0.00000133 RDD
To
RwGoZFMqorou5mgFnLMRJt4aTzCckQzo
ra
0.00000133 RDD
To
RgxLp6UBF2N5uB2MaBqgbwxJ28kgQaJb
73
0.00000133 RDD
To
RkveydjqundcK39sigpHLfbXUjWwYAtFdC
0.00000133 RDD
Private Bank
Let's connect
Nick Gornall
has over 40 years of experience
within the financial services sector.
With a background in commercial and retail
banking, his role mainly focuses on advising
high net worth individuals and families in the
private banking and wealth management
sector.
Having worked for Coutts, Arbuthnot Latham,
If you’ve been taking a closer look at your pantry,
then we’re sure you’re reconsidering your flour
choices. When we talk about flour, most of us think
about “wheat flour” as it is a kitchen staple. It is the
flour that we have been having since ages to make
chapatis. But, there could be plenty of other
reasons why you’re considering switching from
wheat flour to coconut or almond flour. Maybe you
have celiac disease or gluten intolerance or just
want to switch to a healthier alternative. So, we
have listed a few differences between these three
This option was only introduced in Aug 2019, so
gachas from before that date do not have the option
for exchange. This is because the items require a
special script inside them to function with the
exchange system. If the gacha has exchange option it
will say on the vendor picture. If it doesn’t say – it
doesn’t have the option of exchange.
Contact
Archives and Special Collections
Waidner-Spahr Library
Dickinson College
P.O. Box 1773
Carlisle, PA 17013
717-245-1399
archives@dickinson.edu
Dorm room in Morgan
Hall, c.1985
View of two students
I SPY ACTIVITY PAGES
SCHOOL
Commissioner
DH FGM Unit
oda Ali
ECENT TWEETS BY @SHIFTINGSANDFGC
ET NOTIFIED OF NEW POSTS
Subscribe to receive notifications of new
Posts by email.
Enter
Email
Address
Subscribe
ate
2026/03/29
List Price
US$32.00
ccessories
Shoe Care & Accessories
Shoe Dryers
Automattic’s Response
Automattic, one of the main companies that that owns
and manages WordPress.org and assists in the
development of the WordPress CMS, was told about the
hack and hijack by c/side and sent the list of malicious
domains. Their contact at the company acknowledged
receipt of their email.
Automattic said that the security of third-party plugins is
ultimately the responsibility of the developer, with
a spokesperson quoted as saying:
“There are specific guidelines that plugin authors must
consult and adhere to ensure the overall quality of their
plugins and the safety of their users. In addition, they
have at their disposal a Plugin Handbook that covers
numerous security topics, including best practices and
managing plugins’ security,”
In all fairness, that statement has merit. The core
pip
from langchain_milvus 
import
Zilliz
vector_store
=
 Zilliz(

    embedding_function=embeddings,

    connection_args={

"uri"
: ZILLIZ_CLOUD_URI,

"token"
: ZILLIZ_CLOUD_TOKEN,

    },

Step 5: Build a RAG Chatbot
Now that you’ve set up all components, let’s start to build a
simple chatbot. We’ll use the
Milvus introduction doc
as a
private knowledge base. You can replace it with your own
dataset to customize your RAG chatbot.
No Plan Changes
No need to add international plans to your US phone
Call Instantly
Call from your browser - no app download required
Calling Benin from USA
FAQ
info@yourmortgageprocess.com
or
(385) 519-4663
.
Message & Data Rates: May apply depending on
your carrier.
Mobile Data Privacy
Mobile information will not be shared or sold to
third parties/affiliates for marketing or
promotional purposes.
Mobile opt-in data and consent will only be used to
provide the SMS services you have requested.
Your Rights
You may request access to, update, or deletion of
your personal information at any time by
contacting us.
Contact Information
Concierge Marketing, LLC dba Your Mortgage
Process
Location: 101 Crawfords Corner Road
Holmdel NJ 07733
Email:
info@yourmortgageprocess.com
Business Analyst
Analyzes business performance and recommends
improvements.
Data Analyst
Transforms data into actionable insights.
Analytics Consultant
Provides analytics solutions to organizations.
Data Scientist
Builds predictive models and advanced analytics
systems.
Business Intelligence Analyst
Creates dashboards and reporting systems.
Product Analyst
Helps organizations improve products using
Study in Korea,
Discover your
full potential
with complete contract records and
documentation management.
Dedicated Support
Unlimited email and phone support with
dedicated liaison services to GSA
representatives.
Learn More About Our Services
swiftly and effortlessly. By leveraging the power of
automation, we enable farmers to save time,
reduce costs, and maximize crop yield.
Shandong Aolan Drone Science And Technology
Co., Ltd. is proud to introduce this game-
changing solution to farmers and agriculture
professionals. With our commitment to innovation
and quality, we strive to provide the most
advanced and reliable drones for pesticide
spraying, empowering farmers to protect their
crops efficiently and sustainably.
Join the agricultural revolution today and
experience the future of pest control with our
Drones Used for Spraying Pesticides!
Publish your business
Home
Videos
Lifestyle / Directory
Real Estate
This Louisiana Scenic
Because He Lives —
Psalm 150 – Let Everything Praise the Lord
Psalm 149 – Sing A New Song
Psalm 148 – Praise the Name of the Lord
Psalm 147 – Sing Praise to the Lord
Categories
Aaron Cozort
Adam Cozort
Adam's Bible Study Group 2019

■ ■ ■

Every line in the listing above that mentions "will" should be returned.

ANSWER FOR THE TASK
will say on the vendor picture. If it doesn’t say – it
Mobile information will not be shared or sold to
Mobile opt-in data and consent will only be used to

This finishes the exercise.